■ **Source passage**
If your domain images (and things that differentiate between classes) are very different than those in the pretrained network maybe it doesn't have the features you need.

2

Nhabls t1_iwc3gcr wrote

What is the representation of each class? A class imbalance could create this exact behavior. You dont even need to use a data augmentation technique ( i don't have a particularly great opinion of them, personally) and just scale the weights appropriately instead.

Also what does "Standard" mean here?

2

lambdasintheoutfield t1_iwcov7x wrote

Here are some tricks that have worked for me in a similar enough use case:

  1. use triplet loss + weighted cross entropy loss (possibly with a weighing to the triplet loss term itself.

I definitely found that carefully considering the objective function has the most influence on performance on problems like this.

  1. try a cyclic learning rate schedule - here, you aren’t necessarily trying to get best results off the bat. You can however study the train and validation loss plots to see how learning rate at different epochs impacts your results.

■ **Dataset excerpts**
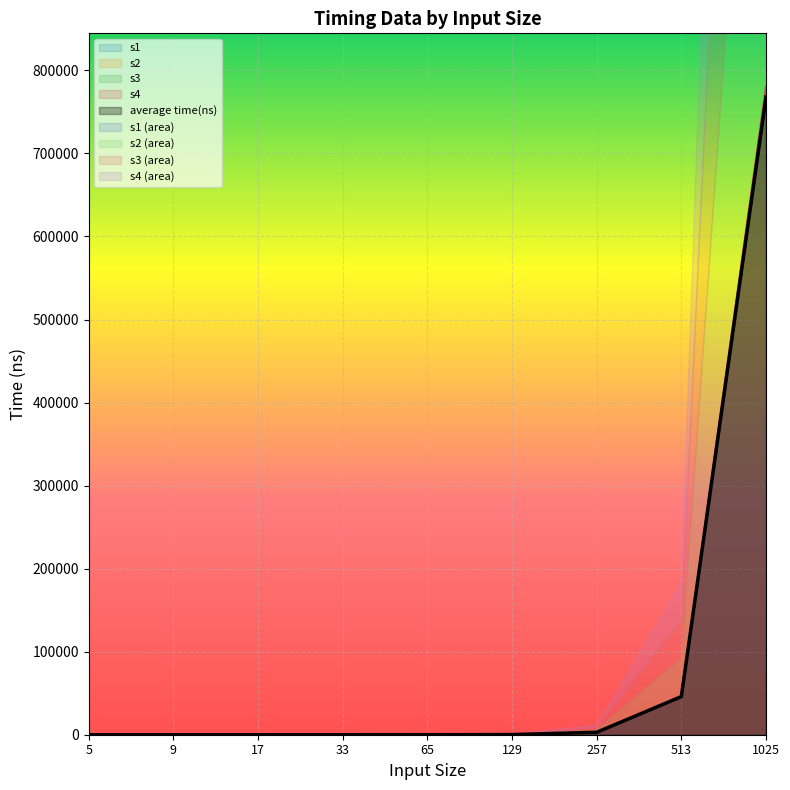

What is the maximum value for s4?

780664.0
---
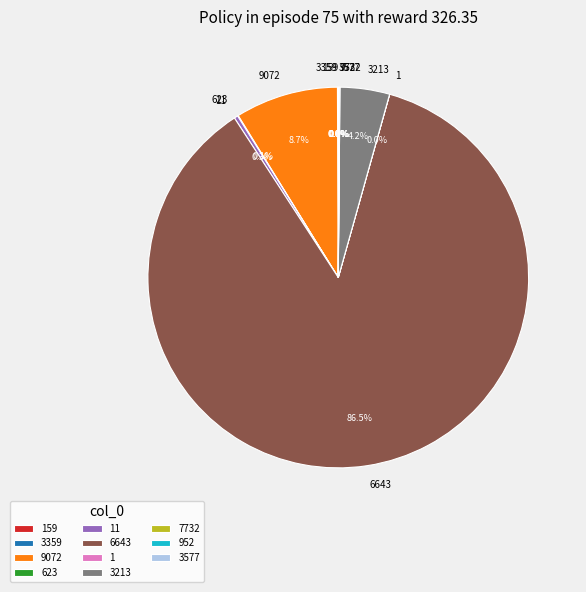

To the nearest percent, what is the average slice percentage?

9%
--
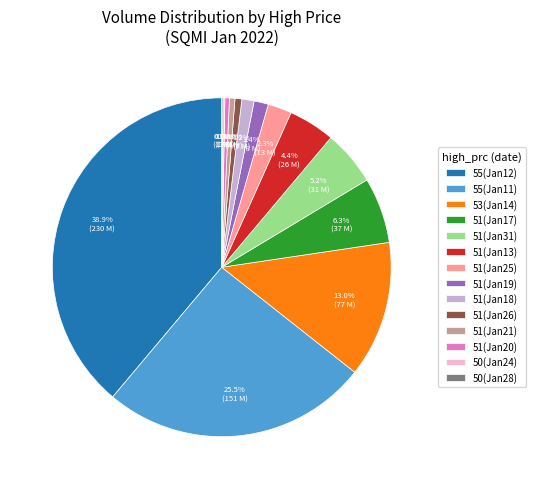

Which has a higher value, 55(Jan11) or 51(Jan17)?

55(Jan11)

■ **Task directions**
In the forum thread, what does Nhabls suggest doing for a class imbalance instead of using a data augmentation technique?

■ **Task response**
Scale the weights appropriately.